The current issue of The New York Review of Books includes an excellent piece by Michael Massing about the future of news. In contrast to the angst and aggro that often surrounds the subject, Massing’s piece is laudably clear and uncoloured by either Wired-style techno-utopianism or stupidly reactive declaratons about the enduring importance of newspapers and the frivolousness and pointlessness of new media forms such as blogging.
To his credit Massing seeks to tease out the increasingly symbiotic relationship between bloggers and conventional journalists, and to emphasize the increasing role bloggers are playing in breaking news, both as part of the daily news cycle and in a more sophisticated, investigative mode. And, interestingly, he suggests the real danger in the shift to decentralized modes of news gathering and dissemination is less about the loss of the resources of the major media companies, and more about the sort of echo-chamber effect that too often predominates on the net, in which people balkanize into self-reinforcing conclaves of shared opinion.
In a way, of course, Massing’s article is a counterpiece to Clay Shirky’s now-famous article, ‘Newspapers and thinking the unthinkable’, which argued that the current convulsions in our media landscape are analogous to the convulsions which reshaped European society in the years following the invention of the printing press. Indeed Massing pushes Shirky’s argument one step further, suggesting a further analogy between the printing press’ role in loosening the grip of the Catholic Church on medieval society and the manner in which blogging and new media are undermining corporate and government control of the flow of ideas in contemporary society.
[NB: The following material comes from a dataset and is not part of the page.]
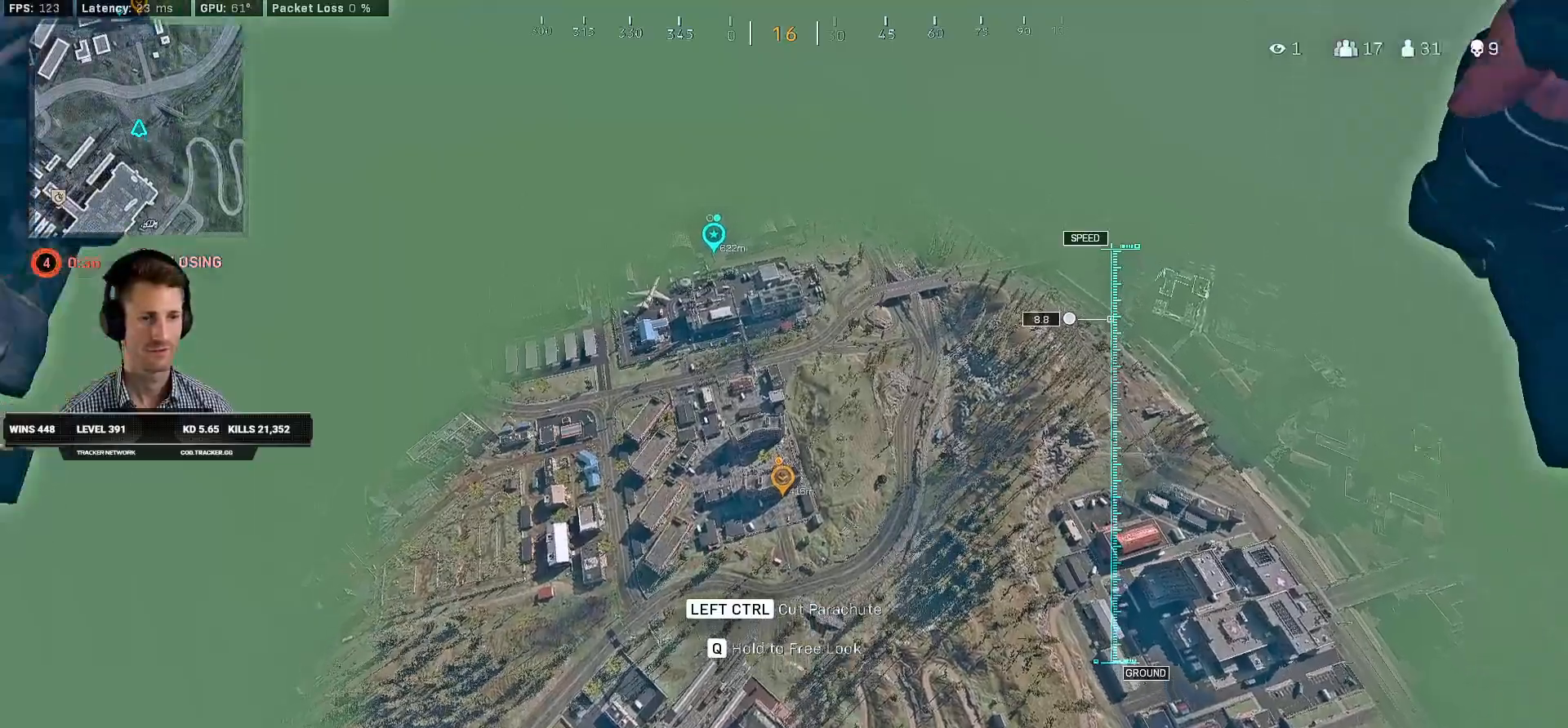
{"keys": ["s", "tab"], "mouse": [], "events": [[50, "tab", "down"], [167, "mouse_right", "down"], [217, "mouse_right", "up"], [284, "mouse_right", "down"], [334, "mouse_right", "up"]]}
I don’t think either Massing or Shirky would argue they know what the future of media looks like. But as both make clear, we’re beginning to see some of its outlines. Fewer large media companies and fewer newspapers. More rapid dissemination of opinion and ideas. A shift away from professionalized news-gathering and opinion towards news-gathering and dissemination by amateur or non-traditional sources. The increasing predominance of news services defined by their ideological positions.
All of these make many of those familiar with old media such as newspapers deeply uncomfortable, just as the rise of television news has traditionally unsettled those who give primacy to the sorts of values that are supposed to prevail in print journalism. Yet for my part I’m broadly optimistic about the future. Partly this is about my feeling that newspapers have never been the paragons of liberty their defenders claim them to be. But it’s also about recognizing that what’s happening is, in some sense, inevitable and evolutionary. As the technological underpinnings of our society change, so will our society, and there’s a level at which it’s better to see that as a positive, rather than fighting a rearguard action you’re destined to lose. What’s happening is painful, but it’s also exciting, and creates new possibilities on every side.
None of which is to say I don’t have concerns about how we manage the process, not the least of which is the question of how we manage to finance new media organizations capable of breaking news and carrying out investigative journalism in smaller countries such as Australia. Massing goes to some lengths to point out that rather than being parasitic, as they are often accused of being, increasing numbers of American political bloggers are now generating sufficient revenue to take on larger and more complex stories, involving considerable research and travel.
This revenue seems to be being drawn from a range of sources, but the bulk of it still seems to be coming from donations. That’s not a problem in and of itself, but I do wonder whether it’s a model we’re capable of replicating in Australia, a country with a significantly smaller population than the USA, and a far less established philanthropic tradition.
This isn’t to say there aren’t already groups in Australia seeking to develop models to enable such projects. I mentioned Swinburne University’s new fund to support public interest journalism a while back, and there are certainly other such projects in development.
But I think there’s little question the difficulties associated with setting up and financing new media outfits in Australia are exponentially greater than in the US. While it’s partly a legacy of its history, it seems telling that the one really successful Australian non-traditional news organization, Crikey!, runs on a subscription model, rather than by allowing free access to all its content and financing that through advertising or other sources.
Some have suggested the solution is some form of state funding, whether via direct subsidy of the sort the French Government has offered the French newspapers, grant-based funding of the sort employed in the cultural sector, or some sort of public trust model. For myself, I’d be very surprised if any of these models were either politically palatable or even particularly workable, though I’d be lying if I said I knew what the alternatives were. But it does seem to me the question of how we finance new media news services in a small country such as Australia is a real issue, and one the American or even the British experience is unlikely to offer answers to.